Das Drama: Nichts deutet trotz aller Rhetorik und neuer Gesetze darauf hin, dass die Umwelt in absehbarer Zeit nachweisbar entlastet würde. Ein wichtiger Grund dafür ist das überbordende Greenwashing der Industrie, die den Menschen mit irreführender Werbung etwa über wundersam aus dem Ozean gefischtes Plastik vorgaukelt, sie würden mit dem Kauf dieser Flasche ernsthaft etwas für den Schutz der Natur tun. Sich im Dschungel wahrer und falscher Werbebotschaften zurechtzufinden, ist über die vergangenen Jahrzehnte für Verbraucherinnen und Verbraucher eher schwieriger als leichter geworden.

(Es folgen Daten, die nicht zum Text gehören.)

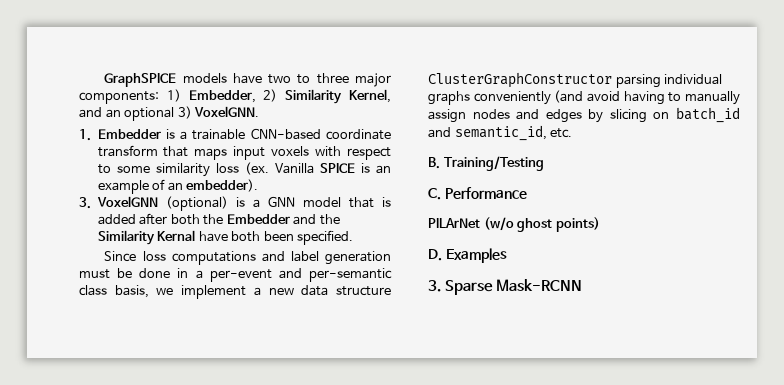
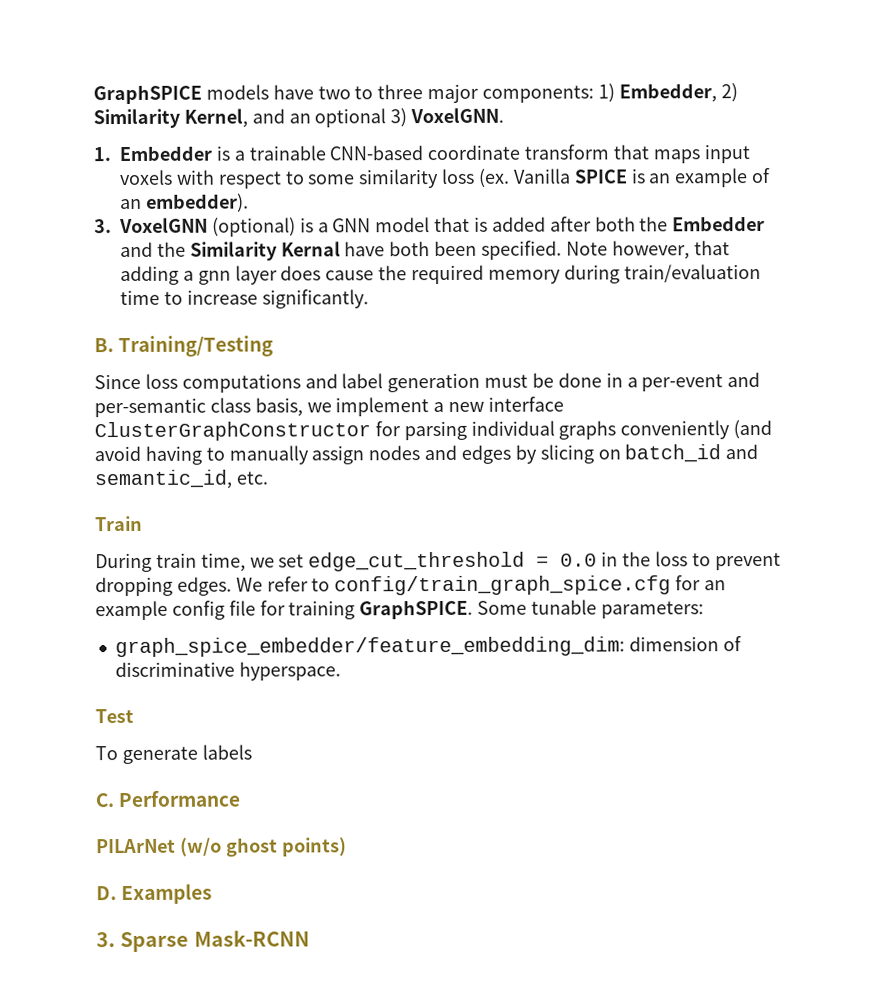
(354, 237) none -> [565,240,730,260] [120,264,761,286] [120,289,369,309] [94,335,275,358] Note however, that adding a gnn layer does cause the required memory during train/evaluation time to increase significantly. // B. Training/Testing
[301,285,392,296] [428,72,612,88] data structure ClusterGraphConstructor -> [488,396,565,412] [94,421,401,442] interface ClusterGraphConstructor for
[428,156,545,171] B. Training/Testing -> [95,515,143,532] [95,551,781,573] [95,575,727,597] [95,599,704,621] [114,636,742,658] [114,661,341,681] [95,708,134,724] [95,744,252,765] Train // During train time, we set edge_cut_threshold = 0.0 in the loss to prevent dropping edges. We refer to config/train_graph_spice.cfg for an example config file for training GraphSPICE. Some tunable parameters: // graph_spice_embedder/feature_embedding_dim: dimension of discriminative hyperspace. // Test // To generate labels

Der Gesetzgeber trägt dafür maßgeblich die Schuld. Regierungsvertreter haben der Industrie keine klare Kante gezeigt. Stattdessen aber haben sich Regierungsvertreter von der Industrie einflüstern lassen, schon der Export von Plastikmüll rechtfertige die Bezeichnung "recycelt", auch wenn er in Wirklichkeit im Indischen Ozean landete. Oder allein, wenn Plastikmüll einer Sortieranlage zugeführt werde, dürfe er schon eingehen in die Recyclingquote und diese etwas aufhübschen - selbst wenn er am Ende verbrannt wurde.

Deshalb brauchen wir endlich einen gesetzlichen Vorrang für Mehrweg vor Einweg überall dort, wo es ökologisch vorteilhaft ist - bei To-go-Bechern, Versandverpackungen oder Verpackungen im Supermarkt. Für die VerbraucherInnen muss es sich auch finanziell lohnen, Kaffee im Mehrwegbecher zu bestellen. Dazu hilft eine gesetzliche Klarstellung, dass Mehrweg immer das günstigste Angebot sein muss. Bis 2025 können wir so den Verbrauch von rund einer Milliarde To-go-Bechern pro Jahr in Deutschland halbieren. Viele junge Unternehmen stehen in den Startlöchern, um innovative, digital gestützte Pfandlösungen auf den Markt zu bringen. Wir wollen diesen Geschäftsmodellen zum Durchbruch verhelfen und so eine Wirtschaft ohne Müll möglich machen.

Pfandsysteme für unsere Gastronomie und Geschäfte, die außer Haus Essen verkaufen, wären in Asperg ein erster Schritt. Gut, dass der Klimaschutzmanager das Thema bearbeitet.